• YOUR TASK:
Please copy the stretch from the start of the items through the line containing "Расклейка объявлений", changing "Mehr erfahren" to "Weiterlesen" and keeping everything else the same. Leave out the pictures.

****

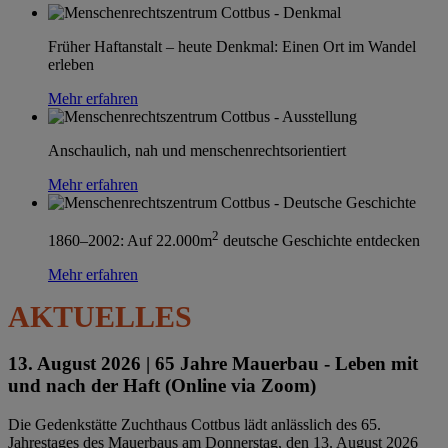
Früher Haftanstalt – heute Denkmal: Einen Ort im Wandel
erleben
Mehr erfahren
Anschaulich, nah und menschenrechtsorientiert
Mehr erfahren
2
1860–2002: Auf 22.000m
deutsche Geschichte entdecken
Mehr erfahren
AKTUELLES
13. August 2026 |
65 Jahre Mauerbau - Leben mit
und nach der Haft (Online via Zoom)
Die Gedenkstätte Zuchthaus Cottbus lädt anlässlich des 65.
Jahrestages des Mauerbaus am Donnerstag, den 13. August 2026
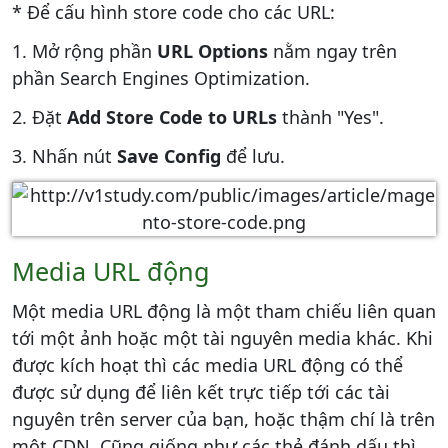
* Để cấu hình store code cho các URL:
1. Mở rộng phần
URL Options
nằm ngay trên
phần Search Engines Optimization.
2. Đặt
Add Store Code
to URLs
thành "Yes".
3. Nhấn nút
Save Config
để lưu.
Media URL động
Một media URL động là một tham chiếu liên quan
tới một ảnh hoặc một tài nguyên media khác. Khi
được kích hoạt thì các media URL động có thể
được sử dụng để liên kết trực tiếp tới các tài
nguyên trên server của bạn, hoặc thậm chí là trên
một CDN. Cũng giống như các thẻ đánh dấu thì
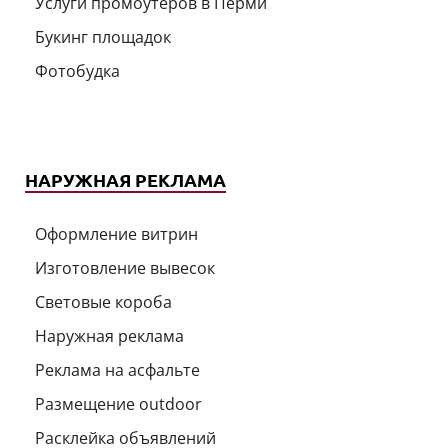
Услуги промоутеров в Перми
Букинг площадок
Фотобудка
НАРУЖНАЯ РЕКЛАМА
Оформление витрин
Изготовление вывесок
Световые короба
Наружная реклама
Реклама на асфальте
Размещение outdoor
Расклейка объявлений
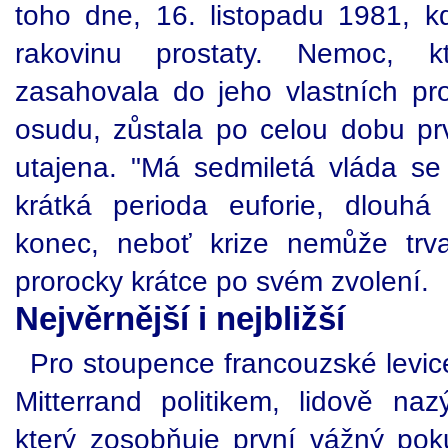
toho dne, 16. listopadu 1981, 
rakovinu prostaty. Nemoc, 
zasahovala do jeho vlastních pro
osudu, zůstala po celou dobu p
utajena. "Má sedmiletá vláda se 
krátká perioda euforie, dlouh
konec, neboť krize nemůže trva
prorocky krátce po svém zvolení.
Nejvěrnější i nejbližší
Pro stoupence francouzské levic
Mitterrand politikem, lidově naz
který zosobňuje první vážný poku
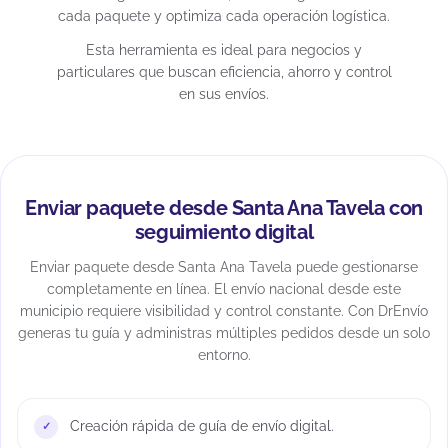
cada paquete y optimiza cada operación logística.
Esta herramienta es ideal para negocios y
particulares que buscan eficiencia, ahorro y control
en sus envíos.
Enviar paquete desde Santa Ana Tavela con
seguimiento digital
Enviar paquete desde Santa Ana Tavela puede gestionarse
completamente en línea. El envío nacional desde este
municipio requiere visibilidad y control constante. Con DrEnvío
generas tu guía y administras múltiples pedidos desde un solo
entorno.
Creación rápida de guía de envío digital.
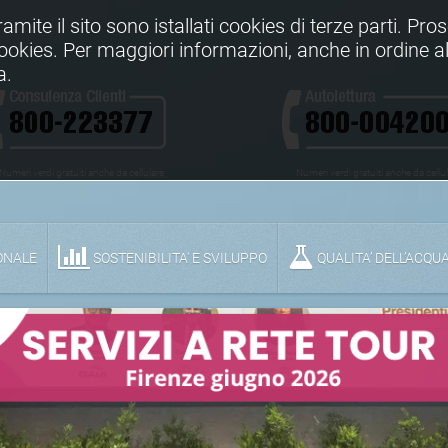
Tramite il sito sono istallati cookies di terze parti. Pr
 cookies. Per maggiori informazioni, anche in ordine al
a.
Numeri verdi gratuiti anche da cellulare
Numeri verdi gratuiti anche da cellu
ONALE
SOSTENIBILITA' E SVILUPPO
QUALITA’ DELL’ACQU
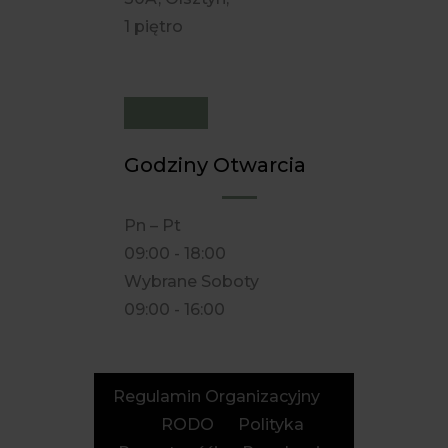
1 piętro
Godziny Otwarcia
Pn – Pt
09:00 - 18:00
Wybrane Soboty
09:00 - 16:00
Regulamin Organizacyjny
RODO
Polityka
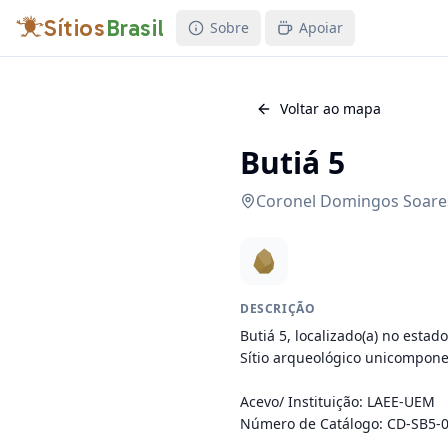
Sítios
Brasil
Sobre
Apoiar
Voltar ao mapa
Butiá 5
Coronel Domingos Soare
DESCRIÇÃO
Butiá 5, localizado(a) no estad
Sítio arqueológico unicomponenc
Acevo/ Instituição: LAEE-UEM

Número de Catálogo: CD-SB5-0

****

• SOLUTION TO THIS EXERCISE:
Früher Haftanstalt – heute Denkmal: Einen Ort im Wandel
erleben
Weiterlesen
Anschaulich, nah und menschenrechtsorientiert
Weiterlesen
2
1860–2002: Auf 22.000m
deutsche Geschichte entdecken
Weiterlesen
AKTUELLES
13. August 2026 |
65 Jahre Mauerbau - Leben mit
und nach der Haft (Online via Zoom)
Die Gedenkstätte Zuchthaus Cottbus lädt anlässlich des 65.
Jahrestages des Mauerbaus am Donnerstag, den 13. August 2026
* Để cấu hình store code cho các URL:
1. Mở rộng phần
URL Options
nằm ngay trên
phần Search Engines Optimization.
2. Đặt
Add Store Code
to URLs
thành "Yes".
3. Nhấn nút
Save Config
để lưu.
Media URL động
Một media URL động là một tham chiếu liên quan
tới một ảnh hoặc một tài nguyên media khác. Khi
được kích hoạt thì các media URL động có thể
được sử dụng để liên kết trực tiếp tới các tài
nguyên trên server của bạn, hoặc thậm chí là trên
một CDN. Cũng giống như các thẻ đánh dấu thì
Услуги промоутеров в Перми
Букинг площадок
Фотобудка
НАРУЖНАЯ РЕКЛАМА
Оформление витрин
Изготовление вывесок
Световые короба
Наружная реклама
Реклама на асфальте
Размещение outdoor
Расклейка объявлений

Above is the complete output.